Selective metal complexation by macrocyclic ligands as a way to dinuclear complexes for molecular imaging

Project annotation:
Selective metal complexation by macrocyclic ligands as a way to dinuclear complexes for molecular imaging Medicinal imaging techniques as Magnetic Resonance Imaging (MRI), nuclear techniques (PET or SPECT) or op- tical imaging (fluorescence) require contrast agents (CAs, also termed as tracers or probes). They are often based on metal complexes those physico-chemical properties are tuneable by a ligand design. Role of imaging techniques, and imaging agents, is increasing with arrival of personalized medicine (a treatment tailored for a particular patient). 
One approach to bimodal probes (i.e. for two imaging modalities) and/or theranostic agents (i.e. combining diagno- sis and therapy) is based on two different metal ions combined into one molecule The goal can be accomplished by two chelators each being selective for a particular metal ion. As metal ions in their “free” form are generally toxic for potential in-vivo use, they must be bound in stable complexes and polyazamacrocyclic chelators (e.g. DOTA or NOTA) are preferred. In the Project, chelator designed through a suitable choice of the azamacrocycle and coordinat- ing pendant arms for a selective complexation of metal ions will be prepared. Such ditopic ligands will enable mutual combination of metal ion pairs as e.g. Ln(III)-Cu(II), Ln(III)-Ga(III) or two different Ln(III) ions. The research will involve chelator design and synthesis, followed by investigation of their coordination properties. Ligand/complex structures in solution and the solid-state (spectroscopies, X-ray), thermodynamic (potentiometry) and kinetic properties of the complexes (which are decisive for the chelator selectivity) will be studied. First, individual ligand(s) will be studied to get chelators with suitable properties. Such ligands will be conjugated to get desired ditopic chelators. Through collaborations, their imaging and/or theranostic potential (in-vitro/in-vivo) will be tested.
We offer work in team with a long time experience in the multidisciplinary area of chemistry. We have established collaborations in Europe The fellowship offered by the Charles University will cover well living expenses in Prague.
More information about our research at http://web.natur.cuni.cz/anorchem/koordchem/en

Eliglibility criteria:

• non Czech citizen
• graduated PhD (exceptionally non graduated accepted, graduation till October 2020)
• less than 5 years from PhD graduation
• We expect that our new colleague will be able to work independently and will bring a new experience/ideas to our team. She or he should have an experience with organic synthesis and purification techniques. She or he should be well familiar with spectroscopies as multinuclear NMR, or UV-Vis and fluorescence. Previous experience with any aspect of molecular imaging is welcomed but not really necessary.

Selection process:
Selection will be based on the relevance of candidates’ professional interests and experience, and excellence in research achievements.
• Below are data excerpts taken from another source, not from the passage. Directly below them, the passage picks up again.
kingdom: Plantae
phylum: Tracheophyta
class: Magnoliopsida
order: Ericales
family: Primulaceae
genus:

Position duration, starting date and remuneration:
The position duration is 24 months, starting on January 1, 2021 and ending December 31, 2023. Standard gross monthly salary is approx. 2 400 € including health insurance and social insurance coverage. The job status is full-time - 40 hours per week.

Required application materials:

• Application form
• Letter of reference
• Research CV and List of publications
• Copy of PhD diploma

How to submit materials:
Please send email with the required application materials to the project supervisor:
Prof. Petr Hermann
Group of Coordination and Bioinorganic Chemistry
Department of Inorganic Chemisty Faculty of Science, Charles University
✉ Hlavova 2030, 128 43 Prague 2
e-mail: petrh@natur.cuni.cz
☎ +420-22195-1263

Application deadline:
The application deadline is July 25, 2020. Succesfull candidates will be informed by October 10, 2020.